The Reserve Bank of India (RBI) on 5 May 2016 released Draft Guidelines for on tap Licensing of Universal Banks in the Private Sector.
It also sought views and comments on the draft guidelines from banks, non-banking financial institutions, industrial houses, other institutions and the public at large latest by 30 June 2016.
RBI will issue the final guidelines will after receiving feedback, comments and suggestions on draft guidelines.
Salient features of the draft guidelines:
i. Existing non-banking financial companies (NBFCs) that are controlled by residents and have a successful track record for at least 10 years.
ii. The residents, individuals or professionals who have 10 years of banking and finance experience.
iii. Residents owned entities or groups in the private sector which have a successful track record for at least 10 years.
Fit and Proper criteria: Promoter or promoting entity or promoter group should have a past record of sound financials, credentials, integrity and have a minimum 10 years of successful track record.
i. The requirement of Non-Operative Financial Holding Company (NOFHC) is not mandatory for individual promoters or standalone promoting or converting entities that do not have other group entities.
ii. Individual promoters or promoting entities or converting entities that have other group entities, shall set up the bank only through an NOFHC.
iii. The NOFHC shall be owned by the promoter/promoter group to the extent of not less than 51 per cent of the total paid-up equity capital of the NOFHC.
Minimum capital requirement: The initial minimum paid-up voting equity capital for a bank shall be 5 billion rupees. Thereafter, the bank shall have a minimum net worth of 5 billion rupees at all times.

:: GIVEN INFORMATION ::
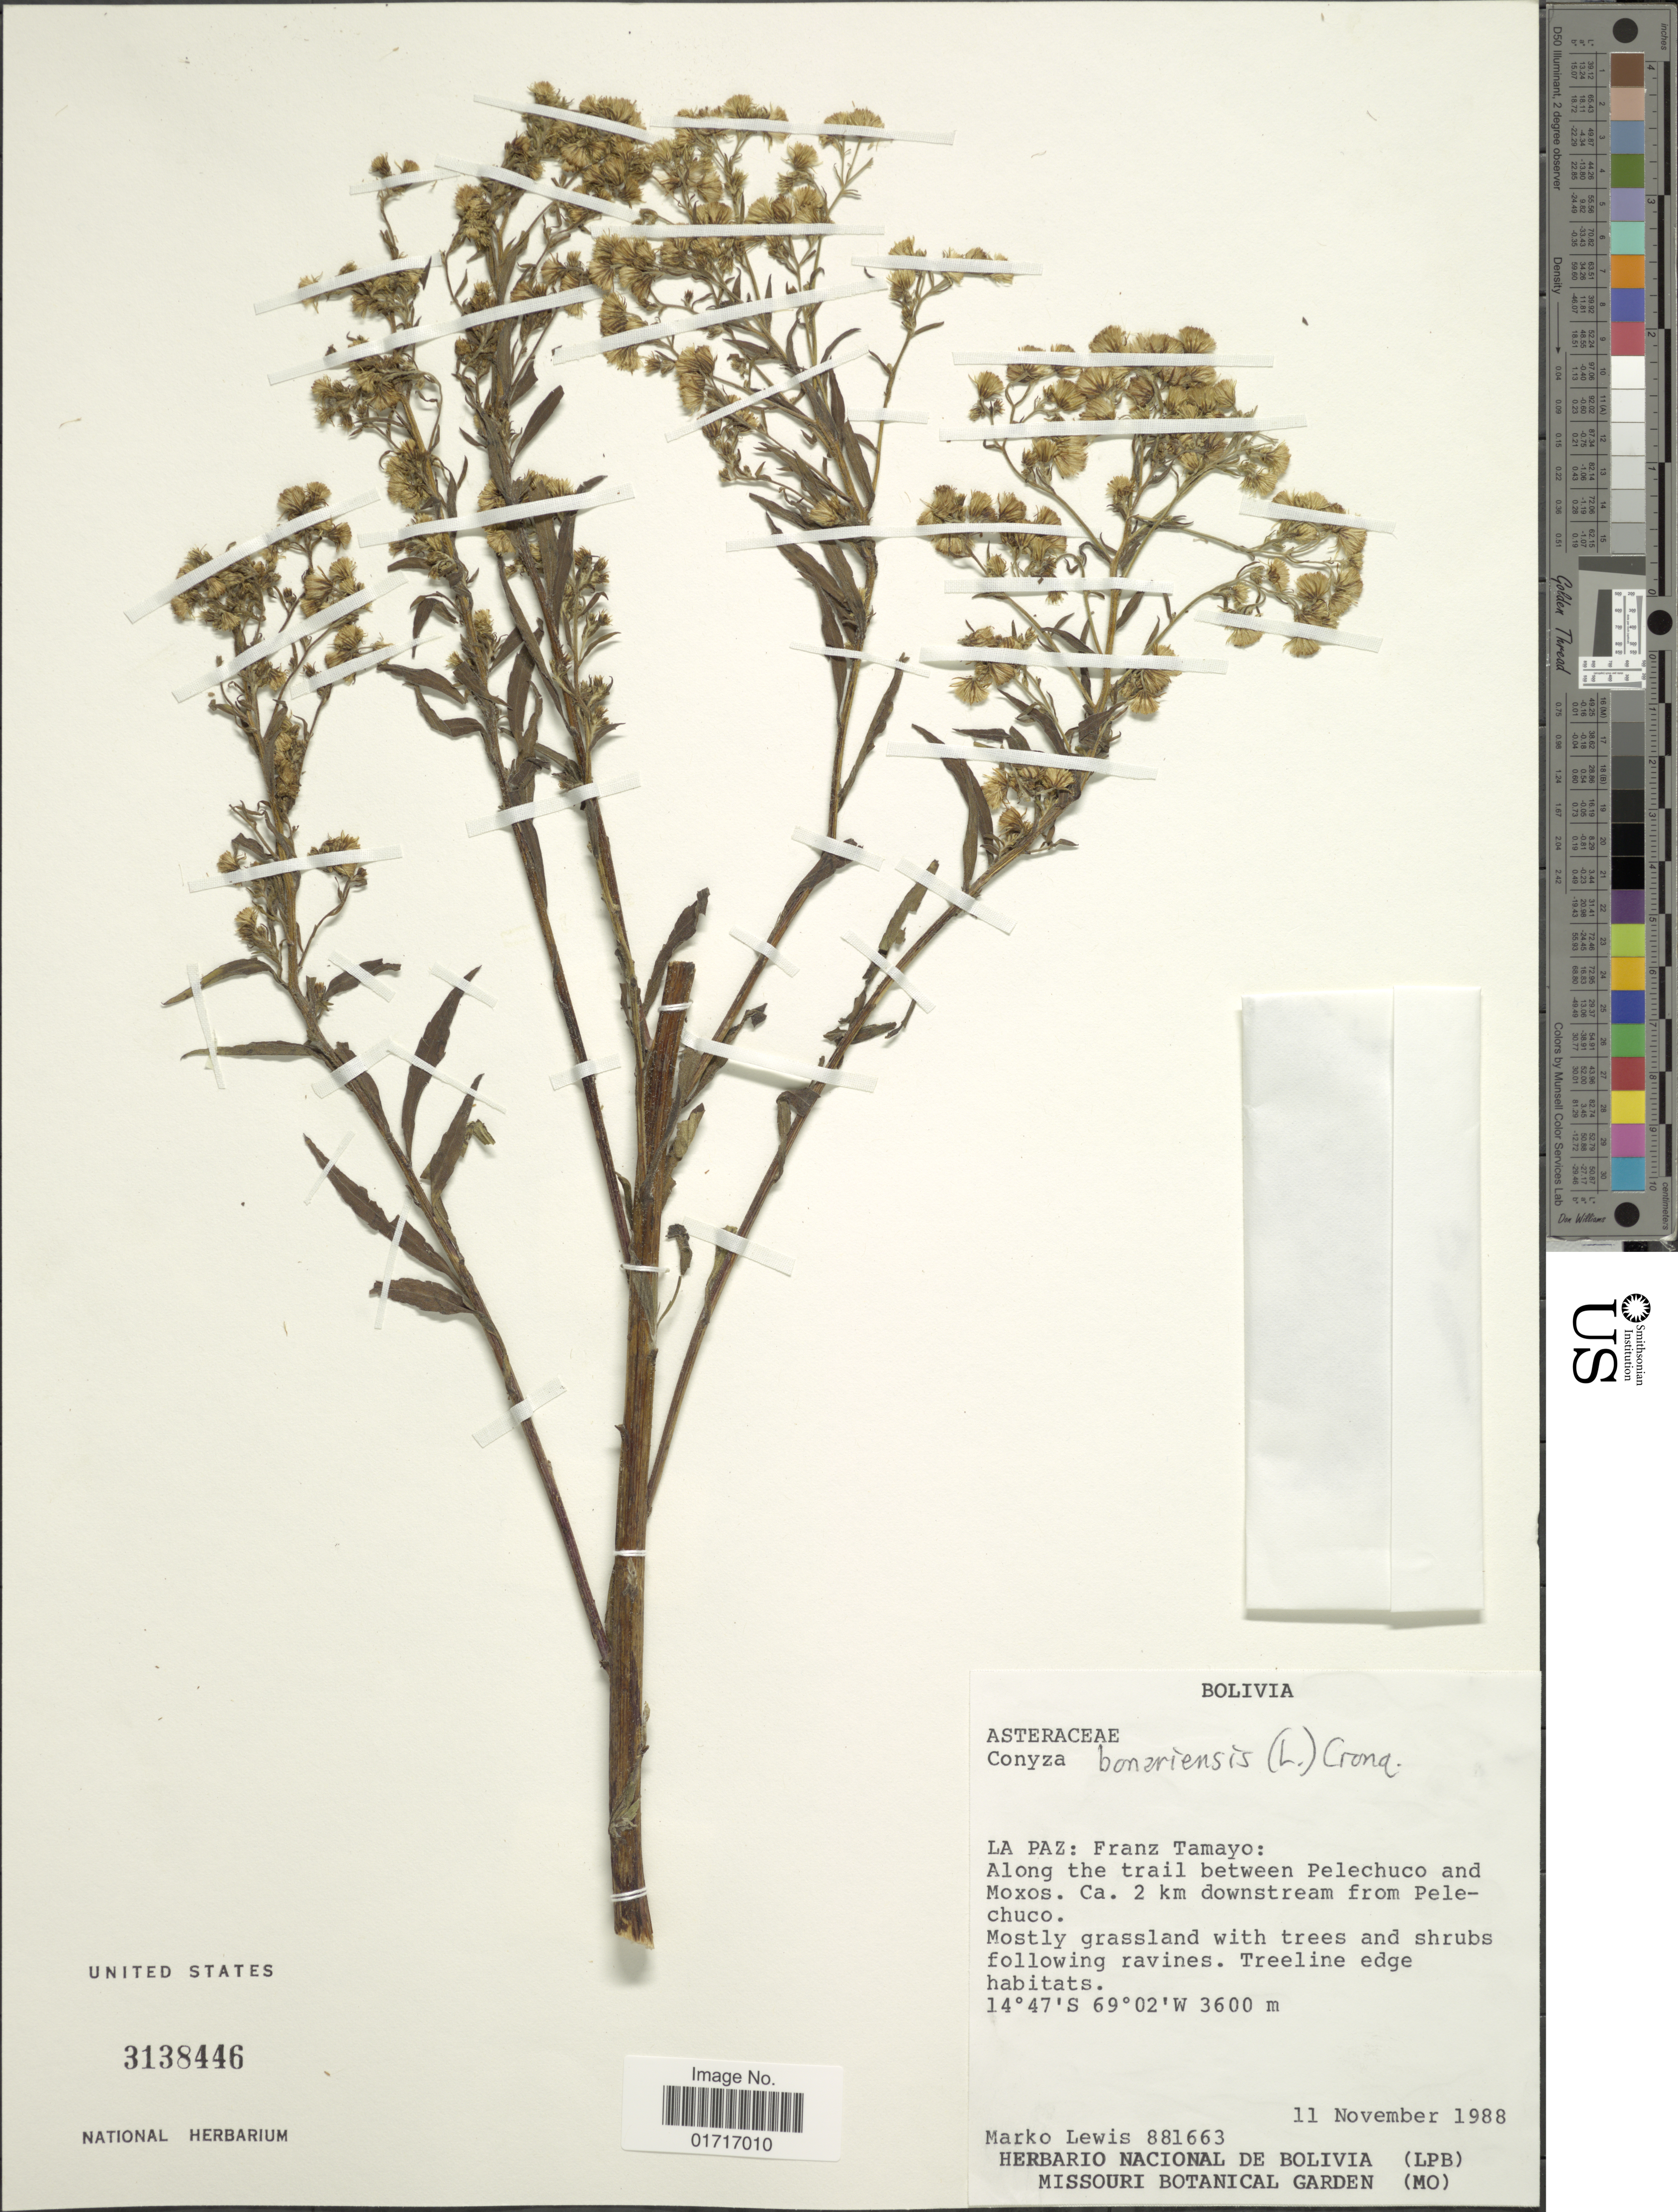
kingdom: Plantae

:: EXERCISE DESCRIPTION ::
In the draft bank licensing guidelines, retype the part starting at "Fit and Proper" and ending at "other group entities.". The lines here have no connection to the text.

:: SOLUTION TO THE EXERCISE ::
Fit and Proper criteria: Promoter or promoting entity or promoter group should have a past record of sound financials, credentials, integrity and have a minimum 10 years of successful track record.
i. The requirement of Non-Operative Financial Holding Company (NOFHC) is not mandatory for individual promoters or standalone promoting or converting entities that do not have other group entities.